• Material proporcionado:
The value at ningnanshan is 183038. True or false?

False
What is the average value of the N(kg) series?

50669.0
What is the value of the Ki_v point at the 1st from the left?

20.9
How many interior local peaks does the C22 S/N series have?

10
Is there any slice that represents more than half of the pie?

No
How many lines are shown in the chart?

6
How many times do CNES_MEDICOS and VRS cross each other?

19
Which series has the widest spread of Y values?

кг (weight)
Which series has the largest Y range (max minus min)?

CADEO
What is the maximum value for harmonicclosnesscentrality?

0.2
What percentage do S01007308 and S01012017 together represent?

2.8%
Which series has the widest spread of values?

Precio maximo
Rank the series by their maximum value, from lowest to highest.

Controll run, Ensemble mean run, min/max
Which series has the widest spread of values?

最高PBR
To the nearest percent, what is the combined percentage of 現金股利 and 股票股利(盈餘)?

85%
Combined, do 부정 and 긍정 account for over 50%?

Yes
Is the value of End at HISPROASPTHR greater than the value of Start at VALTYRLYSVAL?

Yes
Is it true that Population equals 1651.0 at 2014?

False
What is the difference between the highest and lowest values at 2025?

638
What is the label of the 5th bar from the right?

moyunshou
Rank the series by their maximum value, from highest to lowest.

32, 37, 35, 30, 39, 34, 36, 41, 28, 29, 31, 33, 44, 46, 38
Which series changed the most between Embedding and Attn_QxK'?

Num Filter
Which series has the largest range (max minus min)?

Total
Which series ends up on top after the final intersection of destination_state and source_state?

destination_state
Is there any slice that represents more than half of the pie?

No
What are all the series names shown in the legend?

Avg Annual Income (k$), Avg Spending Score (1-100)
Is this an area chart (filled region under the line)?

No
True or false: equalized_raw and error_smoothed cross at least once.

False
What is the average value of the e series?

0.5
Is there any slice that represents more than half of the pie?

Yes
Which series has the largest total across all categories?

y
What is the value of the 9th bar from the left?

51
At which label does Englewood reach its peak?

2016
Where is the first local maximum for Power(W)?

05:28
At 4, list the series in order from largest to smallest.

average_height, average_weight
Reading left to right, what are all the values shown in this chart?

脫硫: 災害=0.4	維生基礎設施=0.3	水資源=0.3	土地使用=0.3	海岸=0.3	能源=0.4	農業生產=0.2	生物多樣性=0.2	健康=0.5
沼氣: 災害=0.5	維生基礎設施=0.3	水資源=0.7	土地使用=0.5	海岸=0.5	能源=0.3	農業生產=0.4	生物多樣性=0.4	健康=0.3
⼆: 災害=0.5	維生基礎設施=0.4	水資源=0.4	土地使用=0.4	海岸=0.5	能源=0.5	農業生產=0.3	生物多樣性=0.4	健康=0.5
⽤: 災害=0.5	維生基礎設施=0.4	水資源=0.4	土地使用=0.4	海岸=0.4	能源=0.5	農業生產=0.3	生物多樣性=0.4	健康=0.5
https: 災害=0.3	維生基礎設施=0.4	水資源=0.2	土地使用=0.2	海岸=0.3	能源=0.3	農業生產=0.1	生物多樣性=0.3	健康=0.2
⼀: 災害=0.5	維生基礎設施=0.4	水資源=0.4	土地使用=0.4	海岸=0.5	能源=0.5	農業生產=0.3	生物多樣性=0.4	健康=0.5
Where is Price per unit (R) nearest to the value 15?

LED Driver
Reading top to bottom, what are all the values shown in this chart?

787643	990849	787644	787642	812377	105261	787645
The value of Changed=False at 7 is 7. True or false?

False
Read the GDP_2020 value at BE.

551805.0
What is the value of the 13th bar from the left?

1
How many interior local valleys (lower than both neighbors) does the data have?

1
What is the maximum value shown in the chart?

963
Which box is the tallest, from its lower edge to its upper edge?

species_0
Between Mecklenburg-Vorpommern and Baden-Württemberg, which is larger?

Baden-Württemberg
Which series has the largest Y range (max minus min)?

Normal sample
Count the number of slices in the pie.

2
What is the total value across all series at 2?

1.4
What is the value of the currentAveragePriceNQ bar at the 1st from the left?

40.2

• Tarea: Convierte en una lista JSON de cadenas las líneas del material que van desde el comienzo hasta la línea que contiene "Combined, do 부정 and 긍정 account for over 50%?", ambas incluidas. Pon una cadena por línea y omite las líneas en blanco.

• Solución del problema:
[
  "The value at ningnanshan is 183038. True or false?",
  "False",
  "What is the average value of the N(kg) series?",
  "50669.0",
  "What is the value of the Ki_v point at the 1st from the left?",
  "20.9",
  "How many interior local peaks does the C22 S/N series have?",
  "10",
  "Is there any slice that represents more than half of the pie?",
  "No",
  "How many lines are shown in the chart?",
  "6",
  "How many times do CNES_MEDICOS and VRS cross each other?",
  "19",
  "Which series has the widest spread of Y values?",
  "кг (weight)",
  "Which series has the largest Y range (max minus min)?",
  "CADEO",
  "What is the maximum value for harmonicclosnesscentrality?",
  "0.2",
  "What percentage do S01007308 and S01012017 together represent?",
  "2.8%",
  "Which series has the widest spread of values?",
  "Precio maximo",
  "Rank the series by their maximum value, from lowest to highest.",
  "Controll run, Ensemble mean run, min/max",
  "Which series has the widest spread of values?",
  "最高PBR",
  "To the nearest percent, what is the combined percentage of 現金股利 and 股票股利(盈餘)?",
  "85%",
  "Combined, do 부정 and 긍정 account for over 50%?"
]